EXTRACTED RECORDS: Begin

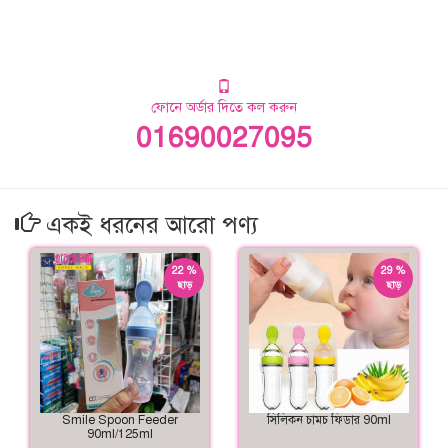
ফোনে অর্ডার দিতে কল করুন
01690027095
একই ধরনের আরো পণ্য
22 %
29 %
ছাড়
ছাড়
Smile Spoon Feeder
সিলিকন চামচ ফিডার 90ml
90ml/125ml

EXTRACTED RECORDS: End

WORK REQUEST:
Reproduce exactly the lines from the one with "একই ধরনের আরো পণ্য" through the end of the entries above, both ends included.

YOUR SOLUTION:
একই ধরনের আরো পণ্য
22 %
29 %
ছাড়
ছাড়
Smile Spoon Feeder
সিলিকন চামচ ফিডার 90ml
90ml/125ml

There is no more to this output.